■ **Source document**
⁂
Just got some super thick Eric Johnson jazz III ( the red ones) the other day.
Man, they make it so much easier to string skip and do much more intricate techniques. At least I think they do, it might just be in my mind.


----------



## the red rocket (May 16, 2010)

purple tortex and sometimes ultex, jazz picks are too small for me


----------



## Psychobuddy (May 16, 2010)

Purple Tortex all the way.


----------



## ry_z (May 16, 2010)

I've been using the same four or five Dunlop Tortex .88mm picks for about three years now, and they're all really worn and stubby. I need to get some new ones.


----------



## Insightibanez (May 17, 2010)

I've been using star picks, not the Dunlop. They're hand made in Australlia, expensive but well worth the price tag. More fuller, articulate, and they last a life time. Better than any other pick I've ever used.
⁂
■ **Source material**
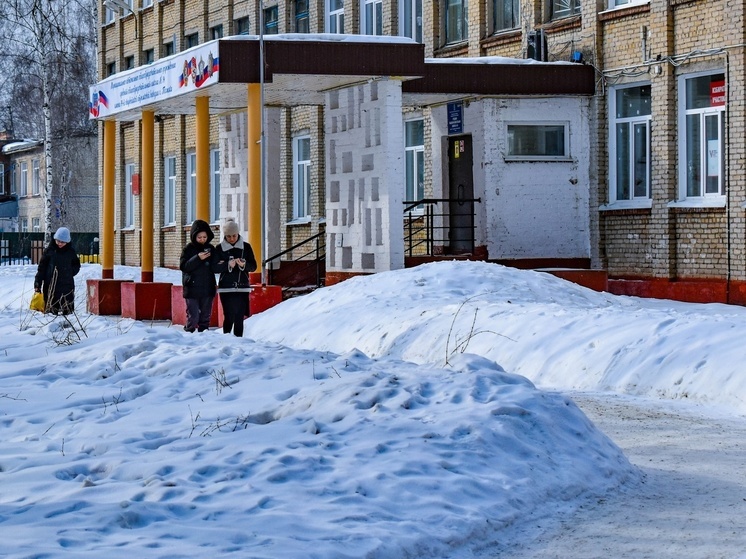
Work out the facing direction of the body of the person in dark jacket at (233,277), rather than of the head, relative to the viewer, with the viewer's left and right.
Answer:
⁂
■ **Actions to take**
1. List the usernames of all posters shown in the guitar pick thread, each with the date given beside it.
2. Quote the passage of the guitar pick thread starting at "Man, they make" and ending at "rocket (May 16, 2010)".
3. Answer these from the guitar pick thread:
(a) What does the red rocket say about jazz picks?
(b) What thickness of Dunlop Tortex picks does ry_z use?
(c) For about how long has ry_z been using the same picks?

■ **Answers for this exercise**
1.
the red rocket (May 16, 2010)
Psychobuddy (May 16, 2010)
ry_z (May 16, 2010)
Insightibanez (May 17, 2010)

2.
Man, they make it so much easier to string skip and do much more intricate techniques. At least I think they do, it might just be in my mind.


----------



## the red rocket (May 16, 2010)

3.
(a) They are too small for the red rocket.
(b) .88mm
(c) About three years.